Company denied reports claiming that partner Mitsui was revising the terms of their association.
Mining giant Vale (NYSE:VALE) said Thursday that its venture partner in Mozambique’s coal project, Japan’s Mitsui & Co., has no plans to revise the terms of their association or its involvement in it, as reported by Brazilian newspaper Valor Econômico (in Portuguese).
Citing unnamed sources, the local paper claimed that Mitsui was mulling a revision of the joint venture after Vale took a $2.4bn charge on their jointly owned Mozambique coal assets.

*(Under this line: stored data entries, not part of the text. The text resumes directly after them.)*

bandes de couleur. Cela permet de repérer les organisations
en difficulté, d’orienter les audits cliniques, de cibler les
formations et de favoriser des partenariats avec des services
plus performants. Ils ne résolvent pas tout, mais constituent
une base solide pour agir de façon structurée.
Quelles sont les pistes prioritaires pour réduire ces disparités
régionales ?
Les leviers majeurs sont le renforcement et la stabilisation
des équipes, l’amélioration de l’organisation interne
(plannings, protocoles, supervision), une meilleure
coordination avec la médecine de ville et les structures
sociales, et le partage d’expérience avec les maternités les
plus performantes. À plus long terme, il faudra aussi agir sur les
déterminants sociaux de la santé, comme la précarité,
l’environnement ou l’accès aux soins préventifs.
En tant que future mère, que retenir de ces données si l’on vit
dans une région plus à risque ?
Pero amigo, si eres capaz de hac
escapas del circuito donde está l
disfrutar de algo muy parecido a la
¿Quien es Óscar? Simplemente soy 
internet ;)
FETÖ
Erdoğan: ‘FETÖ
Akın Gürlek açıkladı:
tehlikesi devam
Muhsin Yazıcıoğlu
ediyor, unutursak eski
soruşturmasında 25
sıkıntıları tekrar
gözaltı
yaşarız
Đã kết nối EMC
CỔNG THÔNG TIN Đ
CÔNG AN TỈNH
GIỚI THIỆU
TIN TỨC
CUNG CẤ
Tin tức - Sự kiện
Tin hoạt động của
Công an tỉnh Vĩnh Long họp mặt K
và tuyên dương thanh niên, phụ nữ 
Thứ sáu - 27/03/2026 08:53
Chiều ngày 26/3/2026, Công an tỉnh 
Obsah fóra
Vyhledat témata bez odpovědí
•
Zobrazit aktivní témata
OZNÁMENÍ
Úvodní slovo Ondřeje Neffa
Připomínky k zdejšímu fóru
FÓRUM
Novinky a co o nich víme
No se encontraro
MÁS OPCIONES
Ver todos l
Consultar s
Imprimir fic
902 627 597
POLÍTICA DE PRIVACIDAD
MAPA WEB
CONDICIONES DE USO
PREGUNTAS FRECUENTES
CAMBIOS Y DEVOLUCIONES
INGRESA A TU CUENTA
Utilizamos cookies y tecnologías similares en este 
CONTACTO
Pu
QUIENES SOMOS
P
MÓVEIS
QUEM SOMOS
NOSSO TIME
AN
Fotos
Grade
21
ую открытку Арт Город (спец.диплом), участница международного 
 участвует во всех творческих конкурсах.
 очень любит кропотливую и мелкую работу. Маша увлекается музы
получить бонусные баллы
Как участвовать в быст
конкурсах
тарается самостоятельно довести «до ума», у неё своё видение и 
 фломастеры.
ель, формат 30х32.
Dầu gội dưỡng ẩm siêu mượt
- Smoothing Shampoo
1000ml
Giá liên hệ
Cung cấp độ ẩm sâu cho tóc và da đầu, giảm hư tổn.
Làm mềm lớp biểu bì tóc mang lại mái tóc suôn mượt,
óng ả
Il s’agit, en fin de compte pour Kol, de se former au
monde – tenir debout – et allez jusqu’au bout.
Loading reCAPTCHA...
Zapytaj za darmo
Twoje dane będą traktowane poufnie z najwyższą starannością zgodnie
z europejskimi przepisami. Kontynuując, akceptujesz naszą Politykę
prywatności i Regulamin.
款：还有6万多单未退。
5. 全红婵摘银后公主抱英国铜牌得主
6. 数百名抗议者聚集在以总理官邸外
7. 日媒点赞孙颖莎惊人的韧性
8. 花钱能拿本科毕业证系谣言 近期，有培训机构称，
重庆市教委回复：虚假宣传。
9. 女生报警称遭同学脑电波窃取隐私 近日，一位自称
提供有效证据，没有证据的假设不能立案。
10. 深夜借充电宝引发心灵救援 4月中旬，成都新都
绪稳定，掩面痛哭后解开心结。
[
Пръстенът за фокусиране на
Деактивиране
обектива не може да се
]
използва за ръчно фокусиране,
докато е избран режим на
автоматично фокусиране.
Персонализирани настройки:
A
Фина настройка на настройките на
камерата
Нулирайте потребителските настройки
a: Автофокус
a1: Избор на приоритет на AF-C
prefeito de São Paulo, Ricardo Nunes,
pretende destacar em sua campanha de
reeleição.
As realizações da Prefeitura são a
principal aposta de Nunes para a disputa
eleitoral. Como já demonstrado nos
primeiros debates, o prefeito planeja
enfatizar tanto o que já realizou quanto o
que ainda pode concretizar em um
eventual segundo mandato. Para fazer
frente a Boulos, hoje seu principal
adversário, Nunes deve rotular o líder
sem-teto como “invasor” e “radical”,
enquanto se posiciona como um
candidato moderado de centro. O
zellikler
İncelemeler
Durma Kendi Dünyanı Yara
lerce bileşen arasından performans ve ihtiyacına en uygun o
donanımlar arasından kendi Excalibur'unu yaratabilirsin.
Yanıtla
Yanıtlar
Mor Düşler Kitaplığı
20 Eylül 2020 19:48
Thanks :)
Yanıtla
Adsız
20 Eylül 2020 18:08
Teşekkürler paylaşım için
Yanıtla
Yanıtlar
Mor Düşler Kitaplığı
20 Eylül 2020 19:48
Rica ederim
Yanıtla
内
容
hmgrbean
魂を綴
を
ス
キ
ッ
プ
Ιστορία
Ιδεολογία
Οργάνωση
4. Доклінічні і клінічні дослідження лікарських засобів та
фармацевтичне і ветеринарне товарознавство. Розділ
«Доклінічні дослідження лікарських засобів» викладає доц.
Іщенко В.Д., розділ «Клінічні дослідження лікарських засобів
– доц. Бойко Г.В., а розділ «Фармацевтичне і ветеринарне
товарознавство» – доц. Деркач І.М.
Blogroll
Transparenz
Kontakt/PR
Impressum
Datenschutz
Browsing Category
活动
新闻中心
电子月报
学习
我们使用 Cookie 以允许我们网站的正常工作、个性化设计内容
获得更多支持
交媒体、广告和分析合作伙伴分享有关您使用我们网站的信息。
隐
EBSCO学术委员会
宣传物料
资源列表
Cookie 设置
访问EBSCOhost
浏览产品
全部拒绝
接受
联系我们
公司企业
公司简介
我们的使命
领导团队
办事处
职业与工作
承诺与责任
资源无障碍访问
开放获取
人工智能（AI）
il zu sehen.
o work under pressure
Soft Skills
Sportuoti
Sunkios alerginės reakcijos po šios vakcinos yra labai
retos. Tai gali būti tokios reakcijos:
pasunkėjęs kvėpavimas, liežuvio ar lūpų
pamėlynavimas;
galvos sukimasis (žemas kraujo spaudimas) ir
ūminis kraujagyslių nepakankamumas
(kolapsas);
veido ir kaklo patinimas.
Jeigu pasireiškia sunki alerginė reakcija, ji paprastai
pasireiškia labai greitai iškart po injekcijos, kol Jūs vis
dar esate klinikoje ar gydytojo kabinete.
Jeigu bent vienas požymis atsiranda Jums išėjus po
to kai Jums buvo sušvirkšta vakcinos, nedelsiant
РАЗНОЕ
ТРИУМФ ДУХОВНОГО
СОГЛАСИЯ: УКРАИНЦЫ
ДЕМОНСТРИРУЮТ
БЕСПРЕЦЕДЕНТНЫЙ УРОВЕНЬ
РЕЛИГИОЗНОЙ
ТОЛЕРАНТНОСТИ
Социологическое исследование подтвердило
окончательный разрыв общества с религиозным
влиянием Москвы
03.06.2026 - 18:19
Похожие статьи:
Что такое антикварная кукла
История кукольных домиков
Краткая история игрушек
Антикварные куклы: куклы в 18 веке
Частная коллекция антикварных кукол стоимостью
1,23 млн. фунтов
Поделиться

The operations continue to cost Vale half a billion dollars per year in losses, according to the financial results released in February. The Mozambique write-down was the second largest single factor behind Vale’s $8.57 billion fourth-quarter net loss. The biggest single write-down was $3.46 billion on a nickel project in Canada.
Vale has been unable to obtain project financing to complete a 2014 deal to sell a stake in its Mozambique coal operations to Mitsui. That transaction, originally scheduled for completion in the second half of 2015, would have boosted Vale’s cash flows by $3 billion.
The Rio de Janeiro-based miner noted that Mitsui continues to support Vale in its negotiations with Nexi and JBIC for financing.
The Moatize basin in Mozambique’s northwest Tete province is said to hold one of the world’s largest untapped coal reserves, being especially rich in coking coal, which is used in steel production.
But companies operating in the area are battling the sharp drop in coal prices and demand, while the reserves of coking coal have turned out to be not as rich as initially thought. They have also been hurt by infrastructure challenges as they still depend on one colonial-era, multi-use single-track railway line to ferry coal to the Beira port.